La Commedia – Film-Opera in Five Parts to a text by the composer & Hal Hartley [concert staging; sung in Italian, English and Dutch with English surtitles; UK premiere]
Beatrice – Claron McFadden
Cristina / Dante / Voice – Cristina Zavalloni
Lucifer / Cacciaguida – Andrew Sauvageau
Casella – Christopher Watson
Finchley Children’s Music Group
BBC Symphony Orchestra
Kenneth Richardson – Stage Director
Reviewed by: Richard Whitehouse
Reviewed: 12 February, 2016
Venue: Barbican Hall, London
As a welcome adjunct to the next day’s Louis Andriessen Total Immersion, the Barbican Centre here presented one of his large-scale theatrical works. Described as a “Film-Opera in Five Parts”, La Commedia (2008) not surprisingly takes its cue from Dante – with interpolations from such as the Song of Songs, Psalms and 17th-century Dutch playwright Joost van den Vondel. The underlying intention is of a Dante-esque journey from juxtaposed and latterly simultaneous perspectives of the Dutch ‘golden age’ and present day. As previously in Andriessen’s operas, this scenario is at once abstract and allegorical; seeking to evoke a supra-reality that confronts intensely moral issues. This pivoting between dramatic archetypes has made Andriessen one of the most vital of current opera composers and always engrossing in his contextual insight.
Formally this work consists of five distinct (also through-running) parts – though, unlike in some of Andriessen’s earlier stage-works, these cannot be heard in isolation from each other. The first focuses on “The City of Dis, or the Ship of Fools” relating an arrival at the infernal city in readiness for the journey at hand, while the second is entitled “Racconto dall’inferno” and is concerned with the initial stage of Dante’s odyssey. The third centres on “Lucifer” and his proclamations as to the eternal damnation of humankind, while the fourth brings a Bosch-like perspective in “The Garden of Earthly Delights” with its evocation of purgatorial striving. The fifth, “Lutte Etterna”, takes the narrative through to its conclusion with an apotheosis of paradisal transcendence; pointedly undercut by a children’s chorus and its nonchalant pay-off.
There are four solo roles, of which two are designated soprano and tenor, with the other two of a more generalised nature. Of the latter, Cristina Zavalloni represented Dante – a recurring figure who is frequently subsumed within the scenic environs so that ‘he’ became almost an amorphous presence.
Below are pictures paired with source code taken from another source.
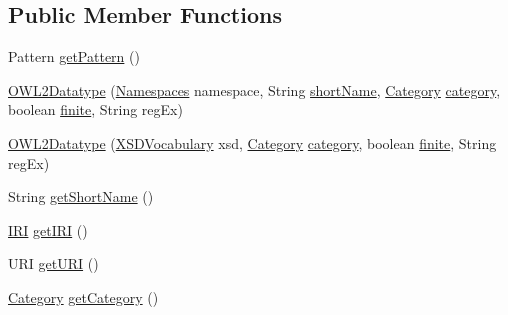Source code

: \subsection*{Public Member Functions}
\begin{DoxyCompactItemize}
\item 
Pattern \hyperlink{enumorg_1_1semanticweb_1_1owlapi_1_1vocab_1_1_o_w_l2_datatype_a912f9ddd1e5cfeddf98c6b0a34d260af}{get\-Pattern} ()
\item 
\hyperlink{enumorg_1_1semanticweb_1_1owlapi_1_1vocab_1_1_o_w_l2_datatype_a252e861c7619d89cce7a4d36fdbca976}{O\-W\-L2\-Datatype} (\hyperlink{enumorg_1_1semanticweb_1_1owlapi_1_1vocab_1_1_namespaces}{Namespaces} namespace, String \hyperlink{enumorg_1_1semanticweb_1_1owlapi_1_1vocab_1_1_o_w_l2_datatype_a71c126238b4d6eeb14f8ecf1ebd81d5c}{short\-Name}, \hyperlink{enumorg_1_1semanticweb_1_1owlapi_1_1vocab_1_1_o_w_l2_datatype_1_1_category}{Category} \hyperlink{enumorg_1_1semanticweb_1_1owlapi_1_1vocab_1_1_o_w_l2_datatype_a45d3db6d61e64de97c6e2b4bd1793f03}{category}, boolean \hyperlink{enumorg_1_1semanticweb_1_1owlapi_1_1vocab_1_1_o_w_l2_datatype_a8a9285b973af285aabba8a1dc92b26ff}{finite}, String reg\-Ex)
\item 
\hyperlink{enumorg_1_1semanticweb_1_1owlapi_1_1vocab_1_1_o_w_l2_datatype_a7b79266b349f67387db6165b592b9ab1}{O\-W\-L2\-Datatype} (\hyperlink{enumorg_1_1semanticweb_1_1owlapi_1_1vocab_1_1_x_s_d_vocabulary}{X\-S\-D\-Vocabulary} xsd, \hyperlink{enumorg_1_1semanticweb_1_1owlapi_1_1vocab_1_1_o_w_l2_datatype_1_1_category}{Category} \hyperlink{enumorg_1_1semanticweb_1_1owlapi_1_1vocab_1_1_o_w_l2_datatype_a45d3db6d61e64de97c6e2b4bd1793f03}{category}, boolean \hyperlink{enumorg_1_1semanticweb_1_1owlapi_1_1vocab_1_1_o_w_l2_datatype_a8a9285b973af285aabba8a1dc92b26ff}{finite}, String reg\-Ex)
\item 
String \hyperlink{enumorg_1_1semanticweb_1_1owlapi_1_1vocab_1_1_o_w_l2_datatype_a49cd8cec9d321262cdcaa460f5d48142}{get\-Short\-Name} ()
\item 
\hyperlink{classorg_1_1semanticweb_1_1owlapi_1_1model_1_1_i_r_i}{I\-R\-I} \hyperlink{enumorg_1_1semanticweb_1_1owlapi_1_1vocab_1_1_o_w_l2_datatype_a2e049b76f643281e369590abf8be04af}{get\-I\-R\-I} ()
\item 
U\-R\-I \hyperlink{enumorg_1_1semanticweb_1_1owlapi_1_1vocab_1_1_o_w_l2_datatype_a06659a58fd5fd7f53c1779d2e0298d36}{get\-U\-R\-I} ()
\item 
\hyperlink{enumorg_1_1semanticweb_1_1owlapi_1_1vocab_1_1_o_w_l2_datatype_1_1_category}{Category} \hyperlink{enumorg_1_1semanticweb_1_1owlapi_1_1vocab_1_1_o_w_l2_datatype_a87c573db2917f8fa8ae27aed1dcdf5b2}{get\-Category} ()

\end{DoxyCompactItemize}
No less an unconventional depiction, Andrew Sauvageau yet dominated those episodes where Lucifer comes to the fore – his protestations towards Heaven and desire to avenge himself on God were of telling potency; a typical Andriessen sleight of hand is his re-emergence as Cacciaguida, the Italian crusader (and great-great-grandfather of Dante) who bemoaned the degradation into which medieval Florence had fallen as a result of overt “social mobility”. Christopher Watson contributed a deftly elegant cameo as Casella, poet and singer whose friendship with Dante led to his (now lost) settings of a number of the latter’s poems. Claron McFadden’s Beatrice appeared a no less ambivalent ‘love figure’, guiding Dante on the culminating stages of his journey yet whose idealised presence was eloquently conveyed.
While it was understandable that Hal Hartley’s original film presentation was not used on this occasion, Kenneth Richardson’s concert staging needed more than his always resourceful use of lighting – especially during those earlier stages where the scenic action is not necessarily conveyed through the music. This latter is not in itself a radical departure, with Andriessen’s favoured vocal declamation and expanded ensemble of winds and strings (what he memorably termed his “terrifying 21st century orchestra”) moving in rhythmic unison rarely absent, even if its usage felt less overtly polemical and aimed at more internalised, if hardly passive ends.
Martyn Brabbins summoned an accurate though never inflexible response from the BBC Symphony Orchestra, finding an appealingly expressive light and shade in the cabaret inflections of the fourth part. The contribution of Synergy Vocals was securely integrated into the musical texture, but that of Finchley Children’s Music Group seemed a little obscured at least on its first appearance, while Anke Brouwer’s brief electronic inserts sounded incidental to the point of being redundant.
Such reservations aside, this performance made a convincing case for La Commedia as the most wide-ranging and (in the most positive sense) approachable of Andriessen’s operas – without any sacrificing of that provocation as remains the essence of his musical aesthetic.